→ **WHAT NEEDS TO BE DONE**: Which lines of the records contain the string "typed", with uppercase and lowercase counted as different? Pick out every such line and copy it.

→ **DATASET CONTENT**:
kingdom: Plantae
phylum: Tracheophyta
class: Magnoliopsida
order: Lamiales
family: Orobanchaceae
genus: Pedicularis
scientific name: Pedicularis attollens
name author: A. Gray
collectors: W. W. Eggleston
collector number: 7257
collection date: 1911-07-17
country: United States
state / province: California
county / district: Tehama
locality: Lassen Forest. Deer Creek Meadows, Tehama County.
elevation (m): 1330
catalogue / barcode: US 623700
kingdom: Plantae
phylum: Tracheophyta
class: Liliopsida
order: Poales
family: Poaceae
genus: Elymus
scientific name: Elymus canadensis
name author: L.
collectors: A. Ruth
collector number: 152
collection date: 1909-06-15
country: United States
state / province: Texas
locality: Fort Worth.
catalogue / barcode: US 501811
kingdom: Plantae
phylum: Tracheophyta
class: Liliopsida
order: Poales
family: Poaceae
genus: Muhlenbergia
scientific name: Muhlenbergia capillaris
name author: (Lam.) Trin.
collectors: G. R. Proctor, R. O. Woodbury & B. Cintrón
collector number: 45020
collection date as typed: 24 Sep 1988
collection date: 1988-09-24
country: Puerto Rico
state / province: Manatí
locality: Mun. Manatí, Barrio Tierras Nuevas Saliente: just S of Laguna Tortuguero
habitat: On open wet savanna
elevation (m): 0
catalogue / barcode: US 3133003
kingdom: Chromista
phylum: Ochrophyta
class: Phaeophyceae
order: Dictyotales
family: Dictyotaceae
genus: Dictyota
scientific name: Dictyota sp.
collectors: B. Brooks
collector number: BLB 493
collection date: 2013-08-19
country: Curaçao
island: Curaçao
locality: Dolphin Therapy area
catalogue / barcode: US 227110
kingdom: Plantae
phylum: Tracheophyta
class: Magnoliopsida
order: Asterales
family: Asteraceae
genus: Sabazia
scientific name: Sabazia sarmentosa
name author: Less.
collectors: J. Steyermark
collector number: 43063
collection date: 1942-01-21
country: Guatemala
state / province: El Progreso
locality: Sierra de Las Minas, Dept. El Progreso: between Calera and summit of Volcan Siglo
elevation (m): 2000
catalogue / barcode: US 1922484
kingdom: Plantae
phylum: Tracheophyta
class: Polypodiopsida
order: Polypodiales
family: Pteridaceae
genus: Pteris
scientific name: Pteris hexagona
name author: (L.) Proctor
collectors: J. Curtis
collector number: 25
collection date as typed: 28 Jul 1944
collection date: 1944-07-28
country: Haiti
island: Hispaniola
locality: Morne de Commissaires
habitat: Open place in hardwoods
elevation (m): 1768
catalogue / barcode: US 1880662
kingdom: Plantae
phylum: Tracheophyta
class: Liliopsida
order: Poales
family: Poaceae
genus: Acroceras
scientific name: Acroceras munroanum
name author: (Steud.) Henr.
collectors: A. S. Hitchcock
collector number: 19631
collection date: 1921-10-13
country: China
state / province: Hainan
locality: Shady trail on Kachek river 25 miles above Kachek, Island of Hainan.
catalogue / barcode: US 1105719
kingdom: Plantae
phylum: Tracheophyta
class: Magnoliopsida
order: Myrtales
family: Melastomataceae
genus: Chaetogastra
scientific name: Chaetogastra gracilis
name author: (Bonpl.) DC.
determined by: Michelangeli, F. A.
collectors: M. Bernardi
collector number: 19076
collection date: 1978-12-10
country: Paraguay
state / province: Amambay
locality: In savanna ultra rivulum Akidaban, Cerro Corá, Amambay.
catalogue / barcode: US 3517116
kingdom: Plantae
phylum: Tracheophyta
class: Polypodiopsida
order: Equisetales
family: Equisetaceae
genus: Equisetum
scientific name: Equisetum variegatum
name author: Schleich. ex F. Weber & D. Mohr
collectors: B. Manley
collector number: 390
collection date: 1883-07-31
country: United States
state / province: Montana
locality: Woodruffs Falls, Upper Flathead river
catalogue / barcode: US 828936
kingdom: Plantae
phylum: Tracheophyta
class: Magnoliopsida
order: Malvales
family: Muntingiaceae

→ **THE RESULT**:
collection date as typed: 24 Sep 1988
collection date as typed: 28 Jul 1944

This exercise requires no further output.